A 2017 study by the National Institute on Alcohol Abuse and Alcoholism found 53.6% of fulltime students aged 18-22 drank at least once a month. 34.8% binge drank in that period (5 or more drinks for a man, 4 for a woman), and 9.7% engaged in heavy alcohol use, defined as binge drinking five or more days in the past month.

“These rates are higher than those for non-college-attending peers,” the NIAAA wrote.

RELATED: WSU fraternity student who died identified as Bellevue native

NIAAA data indicates drinking by students 18-24 leads to 1,519 students deaths a year.
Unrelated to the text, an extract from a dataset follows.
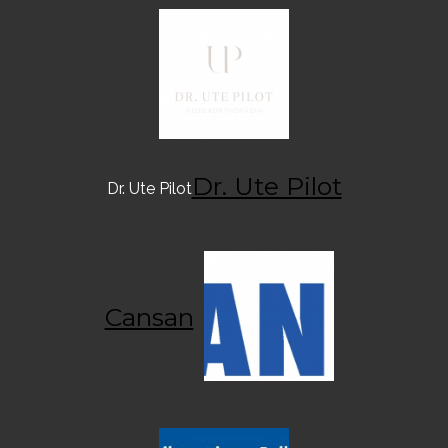
Dr. Ute Pilot
Dr. Ute Pilot
Cansan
Several deaths at American fraternities recently have led to increased discussion of cultural changes.

The NIAAA also offers tips on how parents can help their students. 

Weiler said the university is examining its policies following the death of Martinez.

“Whenever you have a tragedy like this, it’s appropriate to step back, review the policies and procedures you have in place, make sure they are as effective as they can be,” Weiler said. “I think this is an opportunity for us to do that.”

Weiler believes these issues WSU faces are common across the higher education system in the country. 

“Unfortunately, with the string of deaths we’ve seen across the country over the past several weeks, it’s clearly an issue that permeates all college campuses and permeates our society,” Weiler said. “I think it’s a difficult challenge, but we need to rise to that challenge and make sure we’re keeping our students safe.”

The Whitman County Coroner does not expect to release the formal cause of Martinez’s death for about two months. Police are waiting to release their final report until those results are available. No arrests have been made.